(Recorded information begins)

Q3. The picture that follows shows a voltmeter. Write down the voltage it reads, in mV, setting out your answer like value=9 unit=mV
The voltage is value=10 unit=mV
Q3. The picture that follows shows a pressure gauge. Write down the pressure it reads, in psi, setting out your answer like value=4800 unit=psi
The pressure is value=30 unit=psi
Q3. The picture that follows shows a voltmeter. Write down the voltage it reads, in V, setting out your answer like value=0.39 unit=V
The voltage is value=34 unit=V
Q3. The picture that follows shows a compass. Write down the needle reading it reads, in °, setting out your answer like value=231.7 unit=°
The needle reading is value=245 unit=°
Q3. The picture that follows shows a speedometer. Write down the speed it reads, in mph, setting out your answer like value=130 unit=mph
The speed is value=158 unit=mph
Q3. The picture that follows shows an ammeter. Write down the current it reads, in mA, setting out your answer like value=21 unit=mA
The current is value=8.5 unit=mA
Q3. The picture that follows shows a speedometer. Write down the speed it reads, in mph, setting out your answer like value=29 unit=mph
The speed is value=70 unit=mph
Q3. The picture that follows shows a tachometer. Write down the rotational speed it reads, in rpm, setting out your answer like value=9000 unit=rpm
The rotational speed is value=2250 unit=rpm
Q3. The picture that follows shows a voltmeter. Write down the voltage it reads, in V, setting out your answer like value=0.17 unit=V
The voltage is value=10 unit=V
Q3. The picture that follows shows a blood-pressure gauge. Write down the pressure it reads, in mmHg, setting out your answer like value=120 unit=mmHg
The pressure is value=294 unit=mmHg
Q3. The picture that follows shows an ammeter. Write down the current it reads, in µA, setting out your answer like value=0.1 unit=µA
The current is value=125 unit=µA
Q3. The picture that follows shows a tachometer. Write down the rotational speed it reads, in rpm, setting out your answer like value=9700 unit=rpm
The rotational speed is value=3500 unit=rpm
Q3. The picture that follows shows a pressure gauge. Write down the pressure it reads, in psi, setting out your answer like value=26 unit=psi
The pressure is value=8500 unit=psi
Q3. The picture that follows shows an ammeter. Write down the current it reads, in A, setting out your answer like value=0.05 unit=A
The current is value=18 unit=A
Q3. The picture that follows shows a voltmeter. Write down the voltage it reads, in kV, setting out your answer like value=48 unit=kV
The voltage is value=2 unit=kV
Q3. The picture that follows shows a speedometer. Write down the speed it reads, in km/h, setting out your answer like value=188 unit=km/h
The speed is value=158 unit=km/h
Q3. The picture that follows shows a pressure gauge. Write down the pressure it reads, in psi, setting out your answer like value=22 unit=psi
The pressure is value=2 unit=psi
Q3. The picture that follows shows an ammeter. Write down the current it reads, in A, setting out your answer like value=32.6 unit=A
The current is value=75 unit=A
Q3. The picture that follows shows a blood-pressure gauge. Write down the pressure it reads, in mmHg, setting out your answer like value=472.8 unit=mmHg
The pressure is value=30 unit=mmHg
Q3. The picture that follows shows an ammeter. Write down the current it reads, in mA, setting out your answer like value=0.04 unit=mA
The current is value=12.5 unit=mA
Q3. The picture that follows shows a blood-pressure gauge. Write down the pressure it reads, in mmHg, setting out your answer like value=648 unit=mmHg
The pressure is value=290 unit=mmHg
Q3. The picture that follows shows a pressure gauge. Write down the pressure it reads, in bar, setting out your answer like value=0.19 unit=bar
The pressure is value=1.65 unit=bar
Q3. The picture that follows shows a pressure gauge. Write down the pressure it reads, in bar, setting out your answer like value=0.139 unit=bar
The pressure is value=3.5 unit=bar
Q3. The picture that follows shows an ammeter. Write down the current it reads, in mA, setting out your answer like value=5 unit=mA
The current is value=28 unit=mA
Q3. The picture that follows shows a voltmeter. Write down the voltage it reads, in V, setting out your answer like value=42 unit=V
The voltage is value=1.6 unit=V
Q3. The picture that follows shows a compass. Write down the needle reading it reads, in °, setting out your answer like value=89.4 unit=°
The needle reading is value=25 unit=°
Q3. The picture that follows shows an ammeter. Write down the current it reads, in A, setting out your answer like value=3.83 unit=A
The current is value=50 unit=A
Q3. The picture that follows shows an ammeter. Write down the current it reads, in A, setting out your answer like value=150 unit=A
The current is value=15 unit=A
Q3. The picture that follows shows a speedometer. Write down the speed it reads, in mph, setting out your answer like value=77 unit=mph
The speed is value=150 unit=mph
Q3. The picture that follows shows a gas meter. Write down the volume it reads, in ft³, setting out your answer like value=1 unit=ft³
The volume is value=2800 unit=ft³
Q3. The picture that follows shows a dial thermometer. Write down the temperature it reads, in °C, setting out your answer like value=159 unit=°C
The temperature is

(Recorded information ends)

Return, word for word, the lines of the material that begin with the line containing "like value=22 unit=psi" and end with the line containing "The current is value=75 unit=A". Include both of those lines.

[Your response]
Q3. The picture that follows shows a pressure gauge. Write down the pressure it reads, in psi, setting out your answer like value=22 unit=psi
The pressure is value=2 unit=psi
Q3. The picture that follows shows an ammeter. Write down the current it reads, in A, setting out your answer like value=32.6 unit=A
The current is value=75 unit=A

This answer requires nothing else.